This post is an introduction to the Provisioner, an open framework for research data management which we're developing in collaboration with the Queensland Cyber Infrastructure Foundation, QCIF and the Australian National Data Service, ANDS.
Provisioner grew out of a project funded by the UTS IT Capital Managemement Program, which is, confusingly, also called Provisioner. In this post, I'll use "Provisioner" to refer to the framework and software, not the project as a whole.
The original goal of the project was to provide a data pipeline which would manage the transfer of microscopy data from the Microbial Imaging Facility, MIF to the visualisation environment at the Data Arena, with some analysis and processing on the way.
During the initial scoping and design work for the project, the middleware system to support the transfer of data from MIF to the Data Arena started to look like a desirable technology in itself. This middleware is what became the Provisioner. The final design for Provisioner is an attempt to address two problems -
how do we support end-to-end data management without taking researchers away from the tools they use for research or requiring them to manually enter administrative data?
how do we integrate data management into research tools without having to customise a growing list of software platforms?
The best introduction to Provisioner is to describe how most researchers will interact with it.
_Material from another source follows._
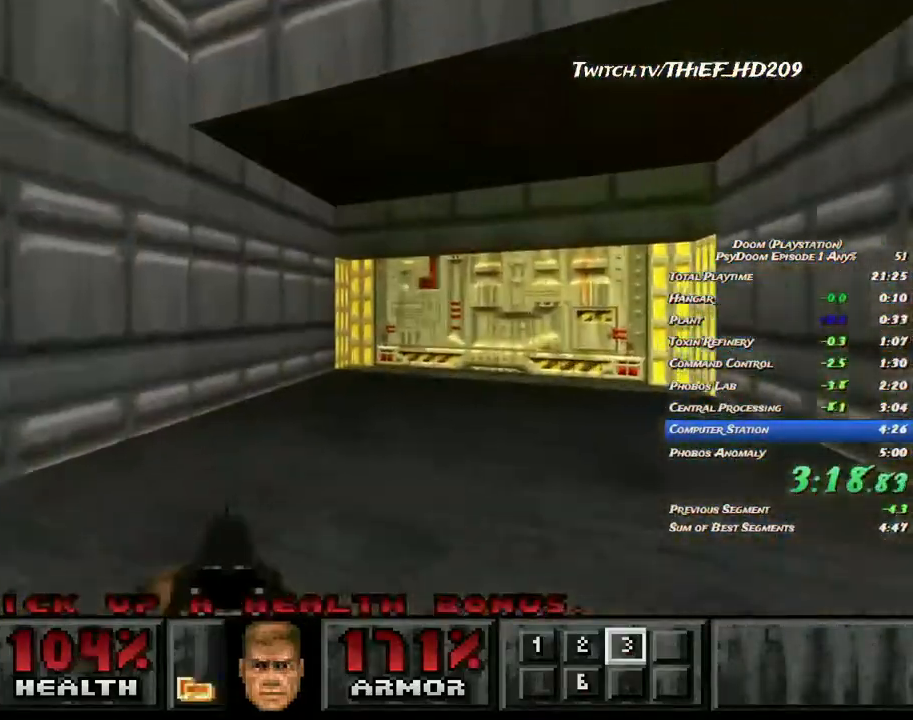
{"keys": ["a", "f", "s", "space"], "mouse": ["wheel", "right"]}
Stash is the UTS research data catalogue, allowing researchers to create RDMPs (research data management plans) and describe datasets. Stash is currently implemented in ReDBox 1.9, an open source platform maintained by QCIF. As part of this project, QCIF are reimplementing ReDBox using modern web frameworks.
The new version of ReDBox will include a service catalogue, which will allow researchers to request a range of IT services for use with a project with an RDPM.
This diagram shows where we'd like to be in a few years with Provisioner managing research data across
- file storage on local or cloud services
- research code repositories in GitLab
- dedicated microscopy management from OMERO
- electronic lab notebooks from labarchives
- secure data collection surveys from REDCap
- and other services that will be requested by our researchers
The current project is aiming to provide connectors to GitLab, OMERO and labarchives.
The Provisioner terminology for these services is research apps (or just apps), and a directory, site or project belonging to a researcher in a particular app is referred to as a workspace.
When a researcher requests a workspace via the service catalogue, Stash creates a workspace record in its own database which is linked to the user and RDMP. It then calls the Provisioner API to request a new workspace. The Provisioner API translates this request into the actual operations needed to provision the workspace in that particular research app, and writes a metadata file into the workspace which links it to the new workspace record, the researcher and the RDMP.
The Stash interface then reports back that the workspace has been created, and gives the research a URI and instructions for how to access it.
This has given the researcher a resource which they can start using, and has ensured via the metadata file that the resource can be linked back to the RDMP and project which govern it.
Once a research has used it to get access to a research app, Provisioner will get out of their way and let them use the app's native interface. Even this minimal use-case will be a big step forward in terms of research data management: we'll have a system which can make sure that new research IT storage and workspaces contain documentation, in the form of the Provisioner metadata, which describes the data and links back to the RDMP and researcher who are responsible for it.
The exact spec of the Provisioner metadata is evolving as we develop the system. We're going to use DataCrate, an evolving standard for packaging and documenting research data. DataCrate provides an HTML version which can be used as a landing page or manifest when a dataset is published - here's a sample dataset of LIDAR data from the Wombeyan caves.
The same data is also provided as a JSON-LD document which is easily machine-readable and follows linked open data principles.
DataCrate is flexible about the level of detail it can provide: it's possible but not necessary to go down to the level of individual files. This means that early in the research life-cycle, a workspace can have broad, high-level descriptions, which can be filled in as required when a dataset is moved into the publication workflow.
The workspace interface in Stash will allow researchers to carry out high-level management tasks. By "high-level", we mean operations which make sense when applied to a workspace in any research app, rather than those which only apply to, for example, microscopy, or file storage.
The range of high-level operations will include:
- sharing a workspace with other researchers
- setting a workspace to be immutable (read-only)
- making a workspace from one app available in a different research app
The Provisioner API is being designed to provide a common interface for these operations. Each research app will have an adaptor which translates these API calls into the native API for that app.
The third operation listed above, making a workspace from one app available in another, is how Provisioner will satisfy the initial requirement: a data pipeline from MIF to the Data Arena. It also has the potential to support many more useful processes, such as data archiving and publication. I'll go into more detail about this in the next blog post.